PROBLEM DETAILS: Copy out the listing below with "chart" replaced by "graph" and every other word kept as it is. Leave the pictures out.

DATA LISTING:
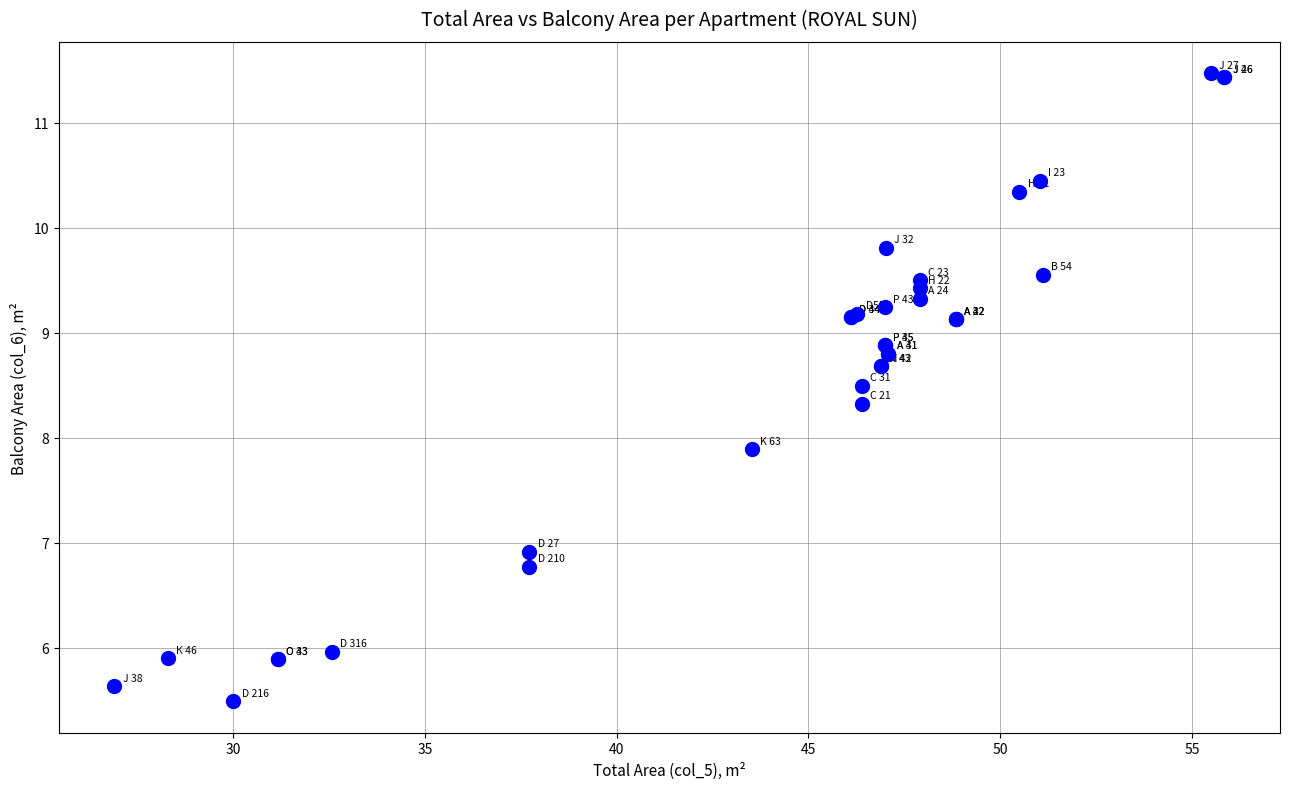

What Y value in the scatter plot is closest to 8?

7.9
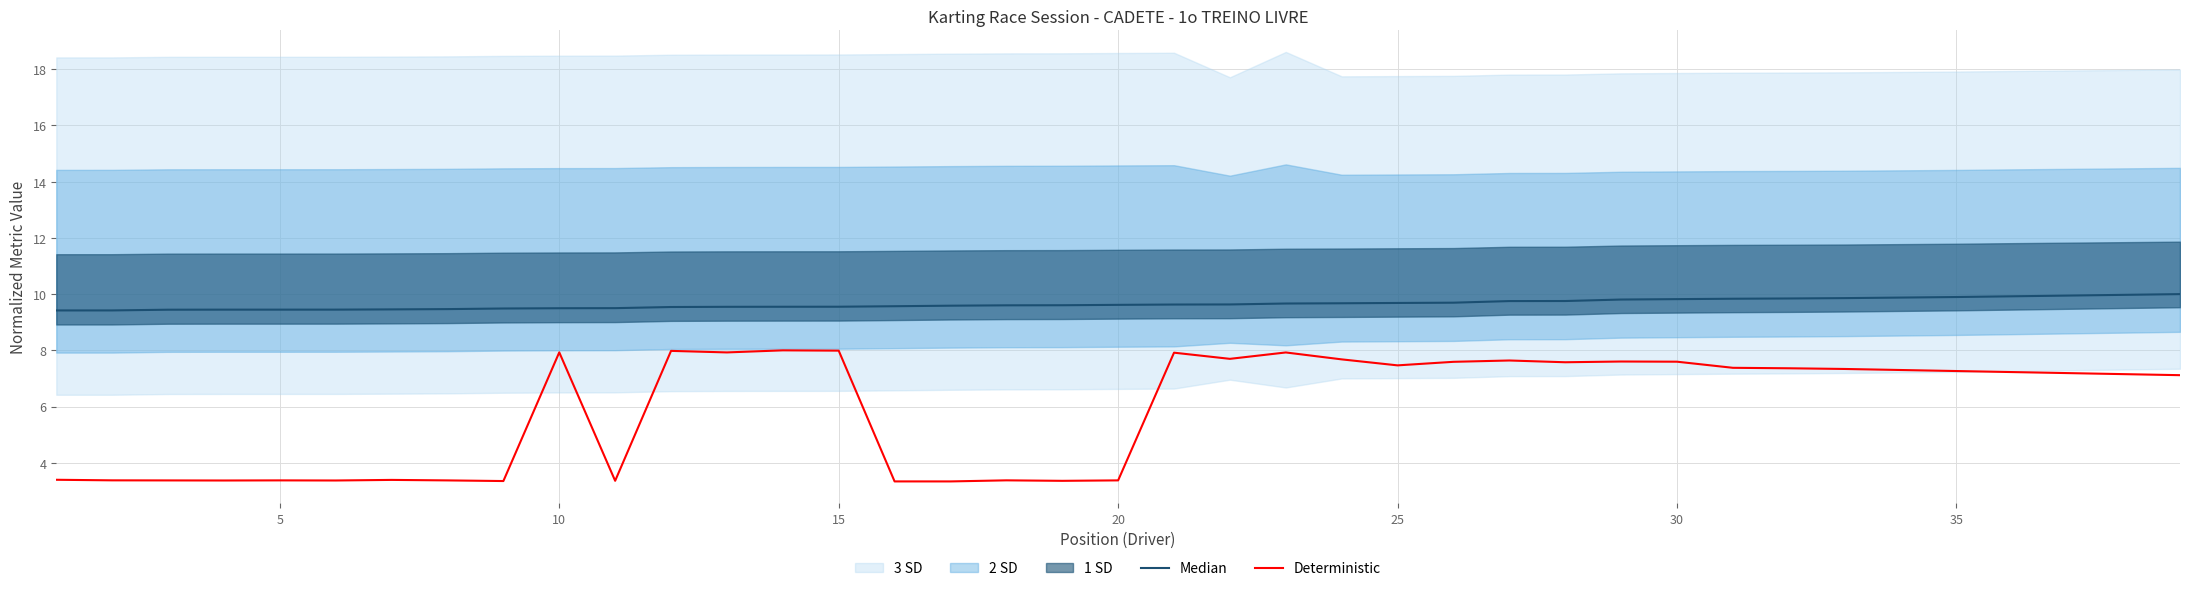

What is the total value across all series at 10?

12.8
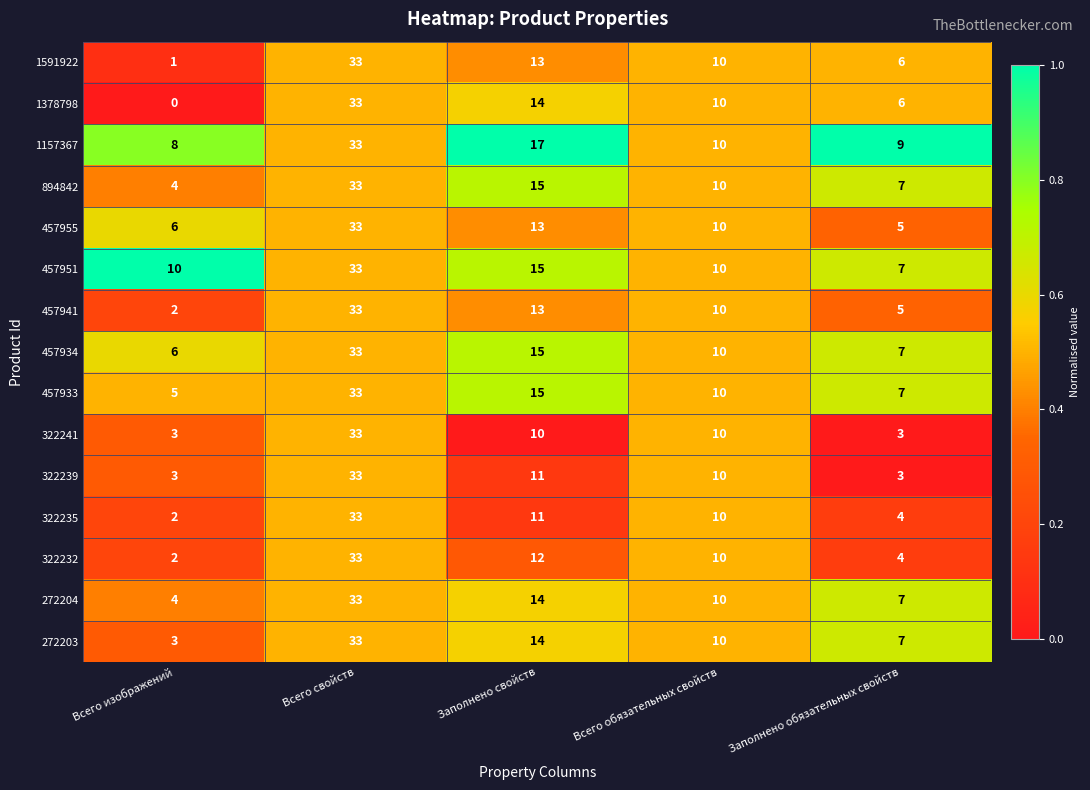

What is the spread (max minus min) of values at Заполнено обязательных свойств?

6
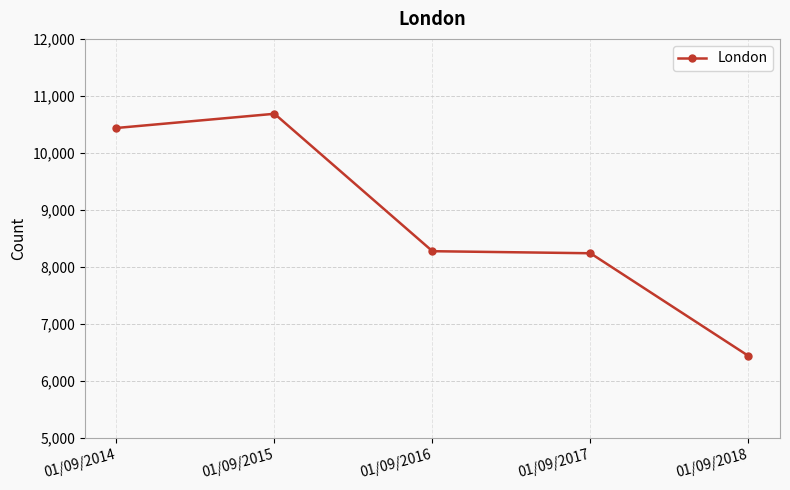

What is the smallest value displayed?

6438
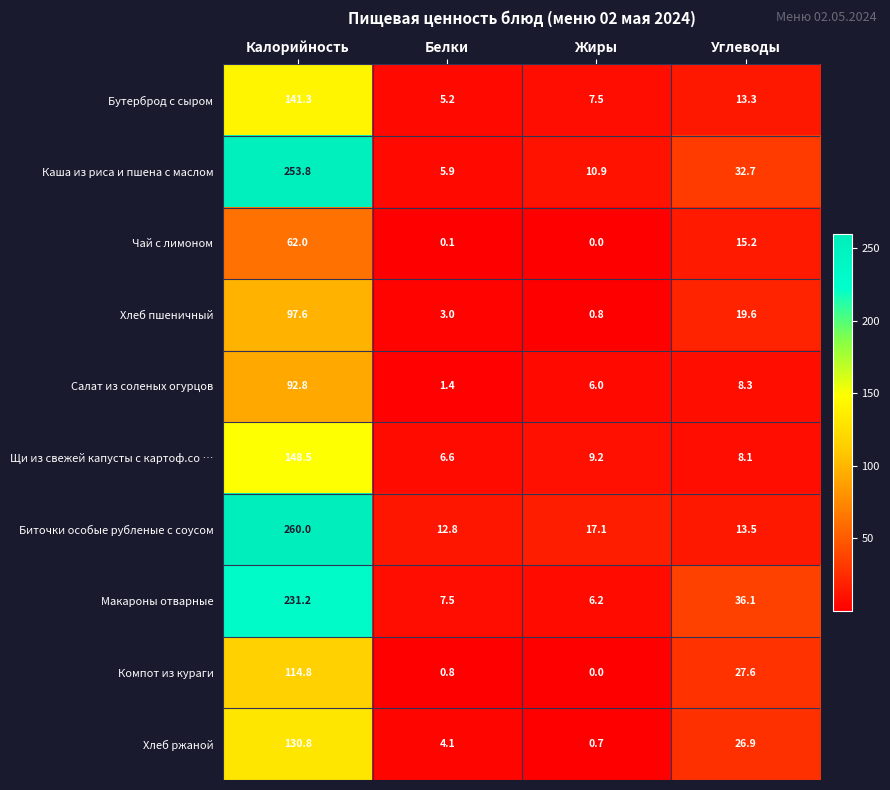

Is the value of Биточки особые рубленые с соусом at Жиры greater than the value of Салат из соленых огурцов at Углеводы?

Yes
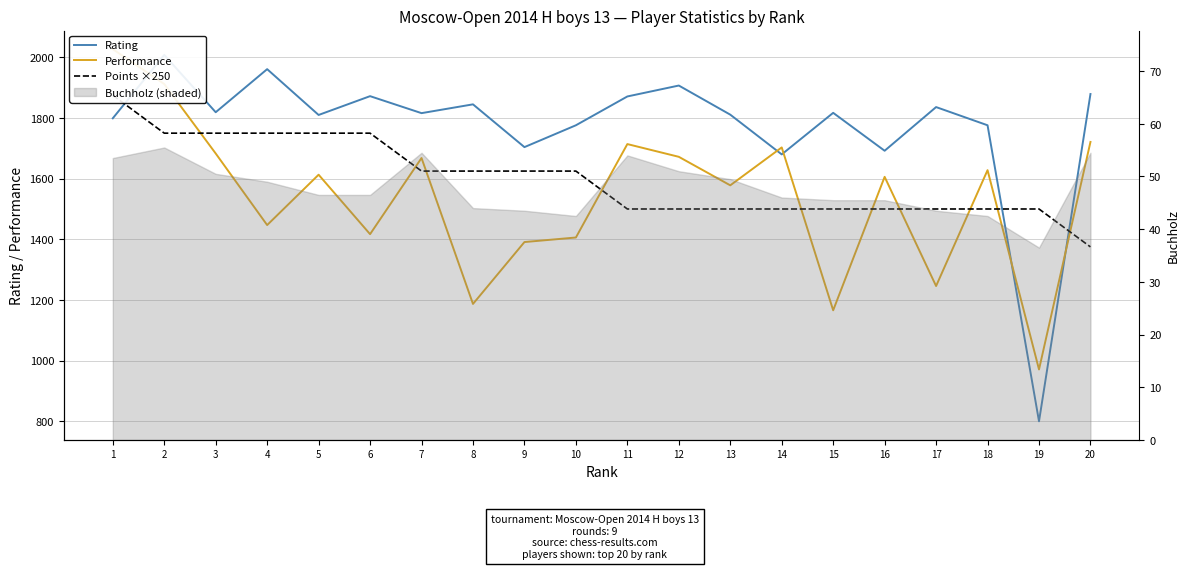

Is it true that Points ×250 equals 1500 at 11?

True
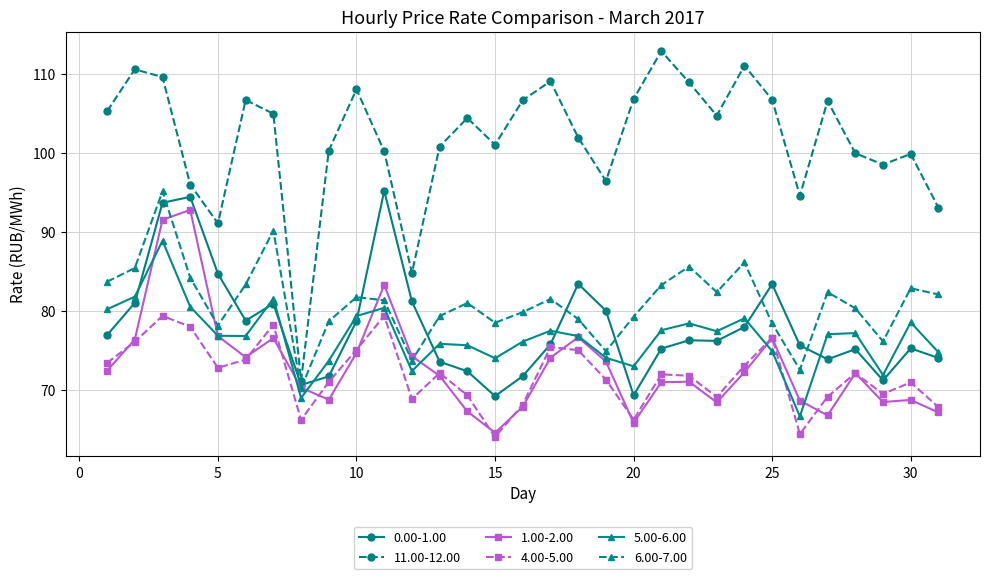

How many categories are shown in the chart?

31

TASK RESULT:
What Y value in the scatter plot is closest to 8?

7.9

What is the total value across all series at 10?

12.8

What is the spread (max minus min) of values at Заполнено обязательных свойств?

6

What is the smallest value displayed?

6438

Is the value of Биточки особые рубленые с соусом at Жиры greater than the value of Салат из соленых огурцов at Углеводы?

Yes

Is it true that Points ×250 equals 1500 at 11?

True

How many categories are shown in the graph?

31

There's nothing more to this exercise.